* [What you are asked to do]:
Exactly reproduce the line that contains "deletions in Kearns-Sayre" and all lines after it in the entries below, through the very last line.

___ Information supplied ___

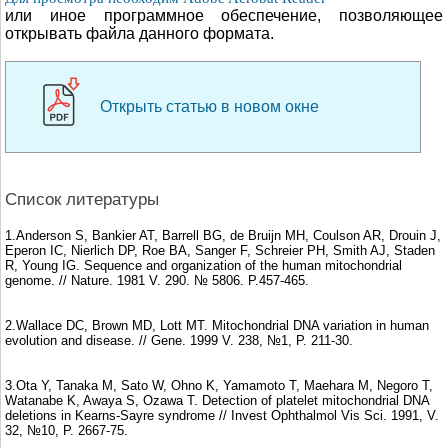
или иное программное обеспечение, позволяющее
открывать файла данного формата.
Открыть статью в новом окне
Список литературы
1.Anderson S, Bankier AT, Barrell BG, de Bruijn MH, Coulson AR, Drouin J,
Eperon IC, Nierlich DP, Roe BA, Sanger F, Schreier PH, Smith AJ, Staden
R, Young IG. Sequence and organization of the human mitochondrial
genome. // Nature. 1981 V. 290. № 5806. P.457-465.
2.Wallace DC, Brown MD, Lott MT. Mitochondrial DNA variation in human
evolution and disease. // Gene. 1999 V. 238, №1, P. 211-30.
3.Ota Y, Tanaka M, Sato W, Ohno K, Yamamoto T, Maehara M, Negoro T,
Watanabe K, Awaya S, Ozawa T. Detection of platelet mitochondrial DNA
deletions in Kearns-Sayre syndrome // Invest Ophthalmol Vis Sci. 1991, V.
32, №10, P. 2667-75.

___

* [Exercise answer]:
deletions in Kearns-Sayre syndrome // Invest Ophthalmol Vis Sci. 1991, V.
32, №10, P. 2667-75.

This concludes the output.